▶ Set task:
Output the data below as a Markdown table with two columns, Row and Line. Row holds the row number, Line holds the text, and blank lines are omitted.

▶ Records for this exercise:
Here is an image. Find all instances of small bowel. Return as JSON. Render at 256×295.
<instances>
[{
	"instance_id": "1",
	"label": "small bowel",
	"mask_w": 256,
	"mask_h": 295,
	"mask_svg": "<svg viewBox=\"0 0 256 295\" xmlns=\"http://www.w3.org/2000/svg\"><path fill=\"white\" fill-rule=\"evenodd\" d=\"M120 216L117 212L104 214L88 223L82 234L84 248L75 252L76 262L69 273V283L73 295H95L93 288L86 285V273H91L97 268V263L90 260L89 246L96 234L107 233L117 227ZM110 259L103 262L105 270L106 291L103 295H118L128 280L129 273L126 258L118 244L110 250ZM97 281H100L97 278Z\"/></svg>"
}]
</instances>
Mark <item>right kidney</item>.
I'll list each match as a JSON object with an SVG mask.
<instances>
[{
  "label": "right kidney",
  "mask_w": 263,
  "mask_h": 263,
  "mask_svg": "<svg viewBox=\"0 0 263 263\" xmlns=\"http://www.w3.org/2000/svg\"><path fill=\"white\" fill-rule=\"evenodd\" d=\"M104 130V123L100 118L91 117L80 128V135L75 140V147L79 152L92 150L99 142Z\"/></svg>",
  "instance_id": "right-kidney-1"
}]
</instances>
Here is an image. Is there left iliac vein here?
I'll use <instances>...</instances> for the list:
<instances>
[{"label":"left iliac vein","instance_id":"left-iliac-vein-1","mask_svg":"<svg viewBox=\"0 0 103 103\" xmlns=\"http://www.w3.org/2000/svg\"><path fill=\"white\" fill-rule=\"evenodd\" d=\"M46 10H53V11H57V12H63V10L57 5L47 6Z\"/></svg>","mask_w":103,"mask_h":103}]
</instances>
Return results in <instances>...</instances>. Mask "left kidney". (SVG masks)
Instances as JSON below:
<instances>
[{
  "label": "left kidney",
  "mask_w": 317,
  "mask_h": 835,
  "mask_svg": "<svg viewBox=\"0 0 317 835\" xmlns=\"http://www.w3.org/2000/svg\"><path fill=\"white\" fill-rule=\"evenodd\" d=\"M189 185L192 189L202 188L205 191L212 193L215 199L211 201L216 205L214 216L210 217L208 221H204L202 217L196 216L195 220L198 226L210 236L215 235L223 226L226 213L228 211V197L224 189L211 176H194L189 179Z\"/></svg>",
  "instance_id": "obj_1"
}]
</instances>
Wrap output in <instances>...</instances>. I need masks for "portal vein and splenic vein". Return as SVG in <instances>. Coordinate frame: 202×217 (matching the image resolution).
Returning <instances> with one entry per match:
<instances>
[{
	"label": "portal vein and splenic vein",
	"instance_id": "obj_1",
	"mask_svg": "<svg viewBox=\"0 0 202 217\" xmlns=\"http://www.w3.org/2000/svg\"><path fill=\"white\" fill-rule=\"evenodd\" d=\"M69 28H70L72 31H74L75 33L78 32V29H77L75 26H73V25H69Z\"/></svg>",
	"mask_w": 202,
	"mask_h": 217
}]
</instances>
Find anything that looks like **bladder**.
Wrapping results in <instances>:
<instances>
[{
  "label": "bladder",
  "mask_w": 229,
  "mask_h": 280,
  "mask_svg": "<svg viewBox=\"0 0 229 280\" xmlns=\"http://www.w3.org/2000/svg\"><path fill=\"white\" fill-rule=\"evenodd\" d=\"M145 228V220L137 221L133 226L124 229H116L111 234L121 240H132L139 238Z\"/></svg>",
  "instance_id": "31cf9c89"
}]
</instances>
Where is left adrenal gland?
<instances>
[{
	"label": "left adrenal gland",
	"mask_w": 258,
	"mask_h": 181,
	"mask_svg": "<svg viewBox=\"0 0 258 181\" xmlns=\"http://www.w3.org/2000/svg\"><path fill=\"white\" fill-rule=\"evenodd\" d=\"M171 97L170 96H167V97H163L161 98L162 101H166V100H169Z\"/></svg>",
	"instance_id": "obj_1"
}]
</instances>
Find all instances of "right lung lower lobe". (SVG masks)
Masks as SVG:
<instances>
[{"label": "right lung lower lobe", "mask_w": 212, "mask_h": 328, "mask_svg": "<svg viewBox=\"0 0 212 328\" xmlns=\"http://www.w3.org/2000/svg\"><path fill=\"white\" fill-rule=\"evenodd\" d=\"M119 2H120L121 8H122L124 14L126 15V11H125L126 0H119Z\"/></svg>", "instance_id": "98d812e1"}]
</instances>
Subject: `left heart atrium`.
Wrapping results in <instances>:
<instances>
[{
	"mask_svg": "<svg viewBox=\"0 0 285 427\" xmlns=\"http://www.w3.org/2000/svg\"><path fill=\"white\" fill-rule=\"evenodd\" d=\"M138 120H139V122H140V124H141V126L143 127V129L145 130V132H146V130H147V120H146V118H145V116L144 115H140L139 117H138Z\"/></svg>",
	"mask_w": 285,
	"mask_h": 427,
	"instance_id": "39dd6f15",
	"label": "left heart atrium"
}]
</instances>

▶ Correct output:
| Row | Line |
|---|---|
| 1 | Here is an image. Find all instances of small bowel. Return as JSON. Render at 256×295. |
| 2 | <instances> |
| 3 | [{ |
| 4 | 	"instance_id": "1", |
| 5 | 	"label": "small bowel", |
| 6 | 	"mask_w": 256, |
| 7 | 	"mask_h": 295, |
| 8 | 	"mask_svg": "<svg viewBox=\"0 0 256 295\" xmlns=\"http://www.w3.org/2000/svg\"><path fill=\"white\" fill-rule=\"evenodd\" d=\"M120 216L117 212L104 214L88 223L82 234L84 248L75 252L76 262L69 273V283L73 295H95L93 288L86 285V273H91L97 268V263L90 260L89 246L96 234L107 233L117 227ZM110 259L103 262L105 270L106 291L103 295H118L128 280L129 273L126 258L118 244L110 250ZM97 281H100L97 278Z\"/></svg>" |
| 9 | }] |
| 10 | </instances> |
| 11 | Mark <item>right kidney</item>. |
| 12 | I'll list each match as a JSON object with an SVG mask. |
| 13 | <instances> |
| 14 | [{ |
| 15 |   "label": "right kidney", |
| 16 |   "mask_w": 263, |
| 17 |   "mask_h": 263, |
| 18 |   "mask_svg": "<svg viewBox=\"0 0 263 263\" xmlns=\"http://www.w3.org/2000/svg\"><path fill=\"white\" fill-rule=\"evenodd\" d=\"M104 130V123L100 118L91 117L80 128V135L75 140V147L79 152L92 150L99 142Z\"/></svg>", |
| 19 |   "instance_id": "right-kidney-1" |
| 20 | }] |
| 21 | </instances> |
| 22 | Here is an image. Is there left iliac vein here? |
| 23 | I'll use <instances>...</instances> for the list: |
| 24 | <instances> |
| 25 | [{"label":"left iliac vein","instance_id":"left-iliac-vein-1","mask_svg":"<svg viewBox=\"0 0 103 103\" xmlns=\"http://www.w3.org/2000/svg\"><path fill=\"white\" fill-rule=\"evenodd\" d=\"M46 10H53V11H57V12H63V10L57 5L47 6Z\"/></svg>","mask_w":103,"mask_h":103}] |
| 26 | </instances> |
| 27 | Return results in <instances>...</instances>. Mask "left kidney". (SVG masks) |
| 28 | Instances as JSON below: |
| 29 | <instances> |
| 30 | [{ |
| 31 |   "label": "left kidney", |
| 32 |   "mask_w": 317, |
| 33 |   "mask_h": 835, |
| 34 |   "mask_svg": "<svg viewBox=\"0 0 317 835\" xmlns=\"http://www.w3.org/2000/svg\"><path fill=\"white\" fill-rule=\"evenodd\" d=\"M189 185L192 189L202 188L205 191L212 193L215 199L211 201L216 205L214 216L210 217L208 221H204L202 217L196 216L195 220L198 226L210 236L215 235L223 226L226 213L228 211V197L224 189L211 176H194L189 179Z\"/></svg>", |
| 35 |   "instance_id": "obj_1" |
| 36 | }] |
| 37 | </instances> |
| 38 | Wrap output in <instances>...</instances>. I need masks for "portal vein and splenic vein". Return as SVG in <instances>. Coordinate frame: 202×217 (matching the image resolution). |
| 39 | Returning <instances> with one entry per match: |
| 40 | <instances> |
| 41 | [{ |
| 42 | 	"label": "portal vein and splenic vein", |
| 43 | 	"instance_id": "obj_1", |
| 44 | 	"mask_svg": "<svg viewBox=\"0 0 202 217\" xmlns=\"http://www.w3.org/2000/svg\"><path fill=\"white\" fill-rule=\"evenodd\" d=\"M69 28H70L72 31H74L75 33L78 32V29H77L75 26H73V25H69Z\"/></svg>", |
| 45 | 	"mask_w": 202, |
| 46 | 	"mask_h": 217 |
| 47 | }] |
| 48 | </instances> |
| 49 | Find anything that looks like **bladder**. |
| 50 | Wrapping results in <instances>: |
| 51 | <instances> |
| 52 | [{ |
| 53 |   "label": "bladder", |
| 54 |   "mask_w": 229, |
| 55 |   "mask_h": 280, |
| 56 |   "mask_svg": "<svg viewBox=\"0 0 229 280\" xmlns=\"http://www.w3.org/2000/svg\"><path fill=\"white\" fill-rule=\"evenodd\" d=\"M145 228V220L137 221L133 226L124 229H116L111 234L121 240H132L139 238Z\"/></svg>", |
| 57 |   "instance_id": "31cf9c89" |
| 58 | }] |
| 59 | </instances> |
| 60 | Where is left adrenal gland? |
| 61 | <instances> |
| 62 | [{ |
| 63 | 	"label": "left adrenal gland", |
| 64 | 	"mask_w": 258, |
| 65 | 	"mask_h": 181, |
| 66 | 	"mask_svg": "<svg viewBox=\"0 0 258 181\" xmlns=\"http://www.w3.org/2000/svg\"><path fill=\"white\" fill-rule=\"evenodd\" d=\"M171 97L170 96H167V97H163L161 98L162 101H166V100H169Z\"/></svg>", |
| 67 | 	"instance_id": "obj_1" |
| 68 | }] |
| 69 | </instances> |
| 70 | Find all instances of "right lung lower lobe". (SVG masks) |
| 71 | Masks as SVG: |
| 72 | <instances> |
| 73 | [{"label": "right lung lower lobe", "mask_w": 212, "mask_h": 328, "mask_svg": "<svg viewBox=\"0 0 212 328\" xmlns=\"http://www.w3.org/2000/svg\"><path fill=\"white\" fill-rule=\"evenodd\" d=\"M119 2H120L121 8H122L124 14L126 15V11H125L126 0H119Z\"/></svg>", "instance_id": "98d812e1"}] |
| 74 | </instances> |
| 75 | Subject: `left heart atrium`. |
| 76 | Wrapping results in <instances>: |
| 77 | <instances> |
| 78 | [{ |
| 79 | 	"mask_svg": "<svg viewBox=\"0 0 285 427\" xmlns=\"http://www.w3.org/2000/svg\"><path fill=\"white\" fill-rule=\"evenodd\" d=\"M138 120H139V122H140V124H141V126L143 127V129L145 130V132H146V130H147V120H146V118H145V116L144 115H140L139 117H138Z\"/></svg>", |
| 80 | 	"mask_w": 285, |
| 81 | 	"mask_h": 427, |
| 82 | 	"instance_id": "39dd6f15", |
| 83 | 	"label": "left heart atrium" |
| 84 | }] |
| 85 | </instances> |